Guion: Tom Seeley.
Dibujo: Fran Galán.
Páginas: 104.
Precio: 22 euros.
Presentación: Cartoné.
Publicación: Marzo 2023.
Si nos acordamos del reciente Lucky Devil (aquí, su reseña), ver ahora El Roadie es casi una invitación a pensar que Fran Galán se va a dedicar a pasear su talento por historias de terror bastante locas a cargo de los autores más notables del género en estos momentos y en Estados Unidos. Si en aquella trabajaba como Cullen Bunn, aquí lo hace con Tim Seeley. Pero claro, es que a Galán ya le hemos visto en los Cuentos del bosque de los suicidas (aquí, su reseña), la expansión que hizo de su propio universo El Torres, quien para más señas ejerce de rotulista en El Roadie, así que no debería sorprendernos su dominio del género. Y aunque lo haga, ¿cómo no vamos a decir lo mismo, que disfrutamos con su dibujo, muy completo a todos los niveles, tanto cuando la historia de Seeley parece que va a conducirnos a un escenario abiertamente musical, el de sexo, drogas y Rock & Roll, como cuando la fantasía oscura más loca se hace cargo de la historia de una manera tan notable? No tiene seguramente más trascendencia que esta, la de buscar un buen rato, uno buenísimo, con una historia que sabe ser macarra y divertida, que muestra sin miedo escenarios ambiciosos y temas más o menos trascendentes (no deja de ser esta una historia de un padre conociendo a su hija) y que tiene un ritmo envidiable.

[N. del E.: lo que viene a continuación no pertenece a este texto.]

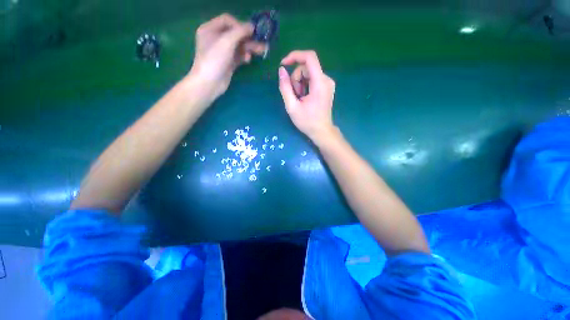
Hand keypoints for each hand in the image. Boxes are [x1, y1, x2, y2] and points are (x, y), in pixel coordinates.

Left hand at [189, 14, 265, 98]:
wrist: (209, 83)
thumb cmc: (214, 60)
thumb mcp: (227, 42)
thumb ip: (240, 32)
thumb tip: (252, 26)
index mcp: (210, 29)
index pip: (227, 20)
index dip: (240, 25)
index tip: (250, 32)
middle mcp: (215, 38)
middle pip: (234, 34)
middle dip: (248, 38)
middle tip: (261, 41)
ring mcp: (222, 52)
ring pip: (238, 46)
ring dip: (249, 47)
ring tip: (261, 50)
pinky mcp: (228, 63)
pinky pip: (238, 56)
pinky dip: (244, 56)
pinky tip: (248, 59)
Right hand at [278, 50, 335, 142]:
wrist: (322, 131)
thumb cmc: (307, 122)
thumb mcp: (292, 107)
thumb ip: (285, 87)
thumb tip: (281, 70)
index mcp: (320, 83)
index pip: (309, 57)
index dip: (295, 56)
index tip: (283, 64)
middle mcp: (327, 79)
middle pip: (307, 67)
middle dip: (296, 78)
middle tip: (294, 95)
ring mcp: (328, 83)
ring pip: (309, 73)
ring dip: (300, 83)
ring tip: (299, 98)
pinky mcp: (327, 86)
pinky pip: (313, 78)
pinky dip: (305, 85)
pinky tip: (304, 97)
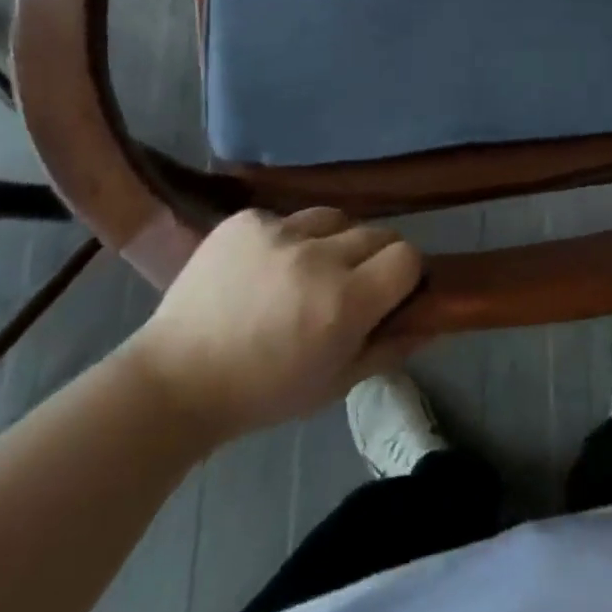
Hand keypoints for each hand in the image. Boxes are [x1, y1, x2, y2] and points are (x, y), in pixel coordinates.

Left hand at [123, 208, 422, 437]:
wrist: (176, 379)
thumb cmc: (264, 393)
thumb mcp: (336, 384)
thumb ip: (392, 347)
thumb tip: (435, 320)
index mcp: (344, 301)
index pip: (407, 256)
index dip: (404, 274)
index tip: (389, 292)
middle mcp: (318, 256)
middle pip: (376, 232)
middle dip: (372, 258)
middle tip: (348, 286)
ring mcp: (279, 231)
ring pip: (334, 218)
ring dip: (332, 242)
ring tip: (305, 271)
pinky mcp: (246, 219)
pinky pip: (287, 217)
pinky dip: (286, 239)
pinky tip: (263, 268)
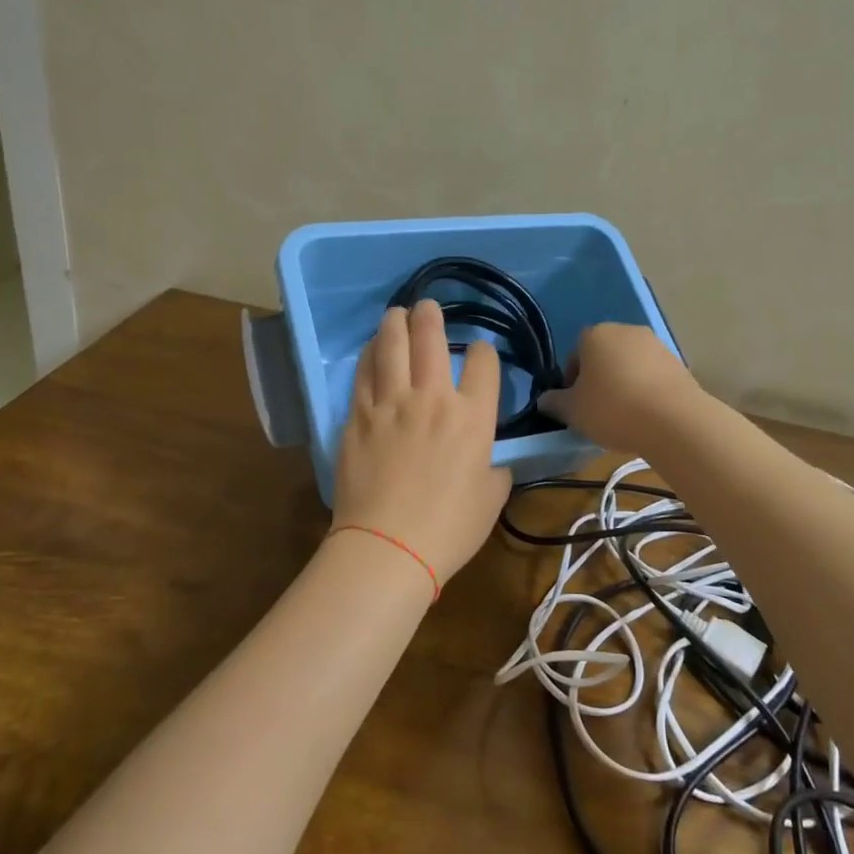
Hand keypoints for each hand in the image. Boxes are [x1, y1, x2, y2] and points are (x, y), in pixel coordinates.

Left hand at [331, 301, 511, 583]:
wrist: (388, 547)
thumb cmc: (449, 529)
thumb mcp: (492, 499)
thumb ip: (496, 469)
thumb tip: (490, 460)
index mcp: (473, 418)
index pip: (483, 364)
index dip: (483, 351)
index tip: (479, 353)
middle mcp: (432, 399)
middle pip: (431, 340)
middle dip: (432, 316)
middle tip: (428, 306)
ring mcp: (390, 404)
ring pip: (391, 347)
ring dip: (396, 323)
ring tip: (397, 313)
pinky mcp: (358, 417)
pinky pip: (363, 374)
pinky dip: (369, 354)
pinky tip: (372, 348)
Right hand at [537, 322, 704, 454]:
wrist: (674, 420)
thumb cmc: (612, 409)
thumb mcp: (573, 411)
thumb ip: (554, 402)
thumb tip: (544, 400)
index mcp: (595, 335)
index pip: (575, 353)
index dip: (572, 380)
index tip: (576, 403)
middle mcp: (626, 330)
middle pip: (604, 355)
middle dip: (599, 378)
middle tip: (598, 409)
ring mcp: (656, 344)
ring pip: (630, 364)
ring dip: (624, 382)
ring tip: (624, 414)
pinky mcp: (678, 362)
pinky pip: (652, 374)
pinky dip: (646, 389)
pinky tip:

Con El Roadie, Seeley busca y encuentra dos niveles muy distintos. El primero, el más obvio, es el que tarda más en aparecer, y es el de terror. Es ese terror macarra y gamberro que a la vez sabe tomarse en serio y reírse de sí mismo, ese que no tiene una trascendencia capital pero que podría tenerla en caso de ser necesario. Y luego está el más emocional, el que atañe a ese padre y a esa hija tan dispares, a la redención que hay en su viaje, pero tambien a ese amor por la música… y al gigantesco choque generacional que provoca la evolución de los géneros que marcan socialmente en cada época. El hecho de hablar de demonios implica rock, es así en el imaginario popular, pero Seeley tiene guardadas algunas sorpresas al respecto para que todo sea frenético y divertido, para que no hagan falta más que cuatro números americanos para desarrollar una historia bastante completa y a la que se le pueden hacer muy pocos reproches. Sí es cierto que hay algunos tópicos, y que eso desemboca en una resolución rápida, pero al final eso también ayuda a tener claro el tipo de producto que tenemos entre manos, uno que quiere ser juguetón y autoconclusivo pero que a la vez deje esas rendijas por las que cualquier tiene barra libre para imaginar cómo podría continuar la historia en un contexto inmediato o en uno que mire mucho más hacia el futuro.
Aquí y ahora, en todo caso, el divertimento que plantean Seeley y Galán es notable. El guion puede ser más o menos intrascendente dentro de esa escala de la que hablamos, una de esas historias que funciona en el consumo rápido y que seguramente lo seguirán haciendo dentro de mucho tiempo, cada vez que saquemos el tomo de la estantería. Y si eso es así, seguramente tendremos que darle buena parte del mérito a Galán. Tiene una forma de dibujar estos mundos a medio camino entre la macarrada y la fantasía oscura con la que parece imposible no pasarlo bien. Su dominio de la caricatura para aplicarlo a un tono que tiene que encajar a la realidad es modélico y lo bien que sabe retratar a personajes más o menos marginales es muy divertido, como también lo es cuando tiene que ponerse más o menos serio y hablarnos de demonios y cuestiones que, por mucho que se humanicen, tienen que conectar con el terror más puro. Galán tiene un estilo espléndido para este tipo de historias sin que parezca además que solo sirve para ellas. Que hayan coincidido un par de obras entre las que puede haber similitudes no es más que una muestra de que su trabajo convence, pero lo que enseña tiene tantos matices que demuestran también el aplomo necesario para otro tipo de retos. Mientras llegan, no dejemos pasar la oportunidad de pasarlo en grande con El Roadie.
El volumen incluye los cuatro números de The Roadie, publicados originalmente por Dark Horse Comics entre septiembre y diciembre de 2022. El contenido extra lo forman las cubiertas de Fran Galán y un portafolio de bocetos.